YOUR GOAL: Please write out each of the following items line for line, with nothing changed.

RAW DATA:
# # # # #
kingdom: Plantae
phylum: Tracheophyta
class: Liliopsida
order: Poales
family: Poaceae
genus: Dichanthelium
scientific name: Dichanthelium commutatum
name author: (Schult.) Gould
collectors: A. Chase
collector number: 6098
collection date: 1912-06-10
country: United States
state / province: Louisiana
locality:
# # # # #
SOLUTION:
kingdom: Plantae
phylum: Tracheophyta
class: Liliopsida
order: Poales
family: Poaceae
genus: Dichanthelium
scientific name: Dichanthelium commutatum
name author: (Schult.) Gould
collectors: A. Chase
collector number: 6098
collection date: 1912-06-10
country: United States
state / province: Louisiana
locality:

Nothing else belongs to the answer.